23. The preparation method according to claim 20, wherein a moisture content of the second residue after drying is less than 0.5%.

24. The preparation method according to claim 11, wherein the second residue is calcined at a temperature of 650° C.˜680° C.

25. The preparation method according to claim 24, wherein the second residue is calcined for 60 minutes˜90 minutes.

26. The preparation method according to claim 11, wherein the preparation method further comprises: after the leaching reaction, introducing gas generated from the leaching reaction into a sodium hydroxide solution to obtain sodium sulfite.

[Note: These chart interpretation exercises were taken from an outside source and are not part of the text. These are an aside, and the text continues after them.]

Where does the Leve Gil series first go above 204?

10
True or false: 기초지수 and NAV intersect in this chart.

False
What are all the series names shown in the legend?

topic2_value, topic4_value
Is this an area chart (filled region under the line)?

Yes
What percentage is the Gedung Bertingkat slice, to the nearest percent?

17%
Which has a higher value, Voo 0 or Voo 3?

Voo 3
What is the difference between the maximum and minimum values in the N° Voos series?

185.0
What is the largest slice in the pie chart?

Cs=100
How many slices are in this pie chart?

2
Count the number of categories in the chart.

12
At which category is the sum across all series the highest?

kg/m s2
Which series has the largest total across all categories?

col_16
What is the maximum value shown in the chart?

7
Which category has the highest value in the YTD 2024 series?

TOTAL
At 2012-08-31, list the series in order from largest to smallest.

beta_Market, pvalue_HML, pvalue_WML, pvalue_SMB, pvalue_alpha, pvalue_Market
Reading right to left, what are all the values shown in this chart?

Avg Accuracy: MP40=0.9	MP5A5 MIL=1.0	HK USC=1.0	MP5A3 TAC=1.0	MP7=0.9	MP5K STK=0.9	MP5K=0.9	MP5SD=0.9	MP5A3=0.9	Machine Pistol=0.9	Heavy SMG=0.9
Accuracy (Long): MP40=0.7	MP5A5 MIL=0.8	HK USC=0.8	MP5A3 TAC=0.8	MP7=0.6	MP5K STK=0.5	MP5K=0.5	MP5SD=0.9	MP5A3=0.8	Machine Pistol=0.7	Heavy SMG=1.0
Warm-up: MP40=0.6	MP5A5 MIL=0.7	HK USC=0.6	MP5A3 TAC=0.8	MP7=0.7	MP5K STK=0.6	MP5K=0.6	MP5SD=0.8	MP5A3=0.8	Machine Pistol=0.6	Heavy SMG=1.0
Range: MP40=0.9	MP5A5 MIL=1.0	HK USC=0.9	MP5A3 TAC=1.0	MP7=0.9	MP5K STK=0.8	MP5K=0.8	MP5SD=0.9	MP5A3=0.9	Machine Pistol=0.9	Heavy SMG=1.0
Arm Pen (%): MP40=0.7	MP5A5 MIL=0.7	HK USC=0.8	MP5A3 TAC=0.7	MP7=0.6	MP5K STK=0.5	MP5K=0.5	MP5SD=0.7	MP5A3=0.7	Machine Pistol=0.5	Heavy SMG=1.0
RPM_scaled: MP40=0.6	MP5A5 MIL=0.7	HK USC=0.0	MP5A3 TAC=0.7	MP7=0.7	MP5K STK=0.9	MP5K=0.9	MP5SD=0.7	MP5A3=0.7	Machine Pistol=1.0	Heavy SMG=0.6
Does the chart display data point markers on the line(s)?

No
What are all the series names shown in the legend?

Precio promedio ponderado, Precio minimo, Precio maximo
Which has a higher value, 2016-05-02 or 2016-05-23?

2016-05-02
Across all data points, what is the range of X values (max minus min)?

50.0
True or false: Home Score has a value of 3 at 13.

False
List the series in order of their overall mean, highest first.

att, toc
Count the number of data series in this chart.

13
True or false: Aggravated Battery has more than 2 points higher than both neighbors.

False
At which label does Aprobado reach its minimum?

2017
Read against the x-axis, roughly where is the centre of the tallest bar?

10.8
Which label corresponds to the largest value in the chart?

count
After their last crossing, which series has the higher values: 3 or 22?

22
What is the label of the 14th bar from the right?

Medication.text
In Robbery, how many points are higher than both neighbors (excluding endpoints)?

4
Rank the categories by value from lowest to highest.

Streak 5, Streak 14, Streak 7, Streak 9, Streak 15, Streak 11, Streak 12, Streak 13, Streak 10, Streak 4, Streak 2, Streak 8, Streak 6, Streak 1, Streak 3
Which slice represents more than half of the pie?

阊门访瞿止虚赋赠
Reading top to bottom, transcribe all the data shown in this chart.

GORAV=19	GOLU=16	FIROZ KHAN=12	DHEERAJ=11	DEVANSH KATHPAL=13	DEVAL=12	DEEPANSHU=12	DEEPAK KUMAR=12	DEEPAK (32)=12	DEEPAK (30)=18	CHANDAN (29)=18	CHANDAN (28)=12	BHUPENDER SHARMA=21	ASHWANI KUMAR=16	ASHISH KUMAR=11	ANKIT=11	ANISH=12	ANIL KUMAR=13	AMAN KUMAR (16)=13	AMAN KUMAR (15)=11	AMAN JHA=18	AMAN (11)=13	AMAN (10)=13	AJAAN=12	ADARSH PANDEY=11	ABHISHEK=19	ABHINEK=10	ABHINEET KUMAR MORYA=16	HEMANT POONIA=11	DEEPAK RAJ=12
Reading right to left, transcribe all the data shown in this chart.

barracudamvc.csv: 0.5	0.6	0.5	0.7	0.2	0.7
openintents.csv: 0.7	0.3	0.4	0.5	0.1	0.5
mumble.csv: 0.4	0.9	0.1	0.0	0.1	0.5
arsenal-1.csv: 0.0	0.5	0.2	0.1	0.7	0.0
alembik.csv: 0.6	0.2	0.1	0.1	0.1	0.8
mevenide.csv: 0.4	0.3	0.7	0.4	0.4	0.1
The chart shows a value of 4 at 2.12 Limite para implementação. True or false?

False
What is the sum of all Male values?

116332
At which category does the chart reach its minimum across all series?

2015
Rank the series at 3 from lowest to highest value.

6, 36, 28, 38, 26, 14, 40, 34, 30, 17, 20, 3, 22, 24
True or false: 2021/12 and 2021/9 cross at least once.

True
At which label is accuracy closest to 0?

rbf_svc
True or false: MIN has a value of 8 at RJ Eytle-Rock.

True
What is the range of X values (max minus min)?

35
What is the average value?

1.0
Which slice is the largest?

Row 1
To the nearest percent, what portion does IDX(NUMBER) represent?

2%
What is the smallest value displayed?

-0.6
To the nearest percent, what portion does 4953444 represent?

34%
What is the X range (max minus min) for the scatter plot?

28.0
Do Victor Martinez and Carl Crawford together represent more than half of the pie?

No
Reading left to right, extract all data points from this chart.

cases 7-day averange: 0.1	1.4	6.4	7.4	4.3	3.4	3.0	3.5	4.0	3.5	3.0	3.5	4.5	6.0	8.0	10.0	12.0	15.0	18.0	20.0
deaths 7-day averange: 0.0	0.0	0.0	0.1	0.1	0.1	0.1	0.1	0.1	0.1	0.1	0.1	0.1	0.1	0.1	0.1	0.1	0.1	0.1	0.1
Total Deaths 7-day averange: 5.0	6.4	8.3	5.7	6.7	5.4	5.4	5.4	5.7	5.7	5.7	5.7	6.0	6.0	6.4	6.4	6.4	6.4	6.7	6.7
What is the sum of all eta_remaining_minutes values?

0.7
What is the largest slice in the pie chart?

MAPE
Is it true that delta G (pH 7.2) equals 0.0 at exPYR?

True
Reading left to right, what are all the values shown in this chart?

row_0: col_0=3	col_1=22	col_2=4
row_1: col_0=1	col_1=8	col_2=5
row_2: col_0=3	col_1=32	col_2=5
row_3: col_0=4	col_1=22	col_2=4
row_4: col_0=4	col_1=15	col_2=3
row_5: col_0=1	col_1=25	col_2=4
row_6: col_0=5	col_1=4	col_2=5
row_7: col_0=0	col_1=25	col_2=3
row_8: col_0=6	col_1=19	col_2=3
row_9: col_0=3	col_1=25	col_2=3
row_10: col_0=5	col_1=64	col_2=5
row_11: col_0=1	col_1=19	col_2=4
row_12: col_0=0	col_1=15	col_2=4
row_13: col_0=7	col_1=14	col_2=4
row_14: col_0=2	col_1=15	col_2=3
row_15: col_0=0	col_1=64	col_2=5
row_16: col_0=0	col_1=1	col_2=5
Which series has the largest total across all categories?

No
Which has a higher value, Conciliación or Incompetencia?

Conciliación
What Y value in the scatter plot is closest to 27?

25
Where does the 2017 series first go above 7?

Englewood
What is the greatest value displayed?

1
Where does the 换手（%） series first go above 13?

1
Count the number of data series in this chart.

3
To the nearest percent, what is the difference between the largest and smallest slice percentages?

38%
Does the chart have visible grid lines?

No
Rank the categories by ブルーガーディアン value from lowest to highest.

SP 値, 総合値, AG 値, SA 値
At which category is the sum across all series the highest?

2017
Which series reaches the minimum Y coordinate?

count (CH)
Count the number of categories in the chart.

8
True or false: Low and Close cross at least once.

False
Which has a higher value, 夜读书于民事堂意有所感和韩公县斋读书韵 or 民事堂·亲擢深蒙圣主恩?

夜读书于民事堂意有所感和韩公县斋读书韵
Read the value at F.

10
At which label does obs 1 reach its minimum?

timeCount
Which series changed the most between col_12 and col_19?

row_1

27. The preparation method according to claim 11, wherein the preparation method further comprises: cooling the second filtrate and performing a third solid-liquid separation on the second filtrate to obtain sodium sulfate crystals and a mother liquor;adding sodium sulfide to the mother liquor to obtain a third filtrate and a third residue;adjusting pH of the third filtrate to 9˜10, and performing a fourth solid-liquid separation on the third filtrate to obtain a fourth filtrate and a fourth residue;calcining the third residue, and dissolving the calcined third residue with sulfuric acid to obtain a second mixed system; andperforming extraction and concentration crystallization on the second mixed system to obtain crude copper sulfate and crude cobalt sulfate.

28. The preparation method according to claim 27, wherein the second filtrate is cooled to a temperature of 5° C.˜10° C.; the third residue is calcined at a temperature of 500° C.˜700° C.;the third residue is calcined for 2 hours to 4 hours.

29. The preparation method according to claim 11, wherein the preparation method further comprises: adding aqua regia to the first residue after flotation and enrichment to obtain a third mixed system;performing a fifth solid-liquid separation on the third mixed system to obtain a fifth filtrate;performing a sixth solid-liquid separation on the fifth filtrate added with sodium chloride to obtain silver chloride and a sixth filtrate; andadding iron powder to the sixth filtrate to obtain crude gold powder.

30. A preparation method of lithium iron phosphate, comprising the preparation method of iron phosphate according to claim 11.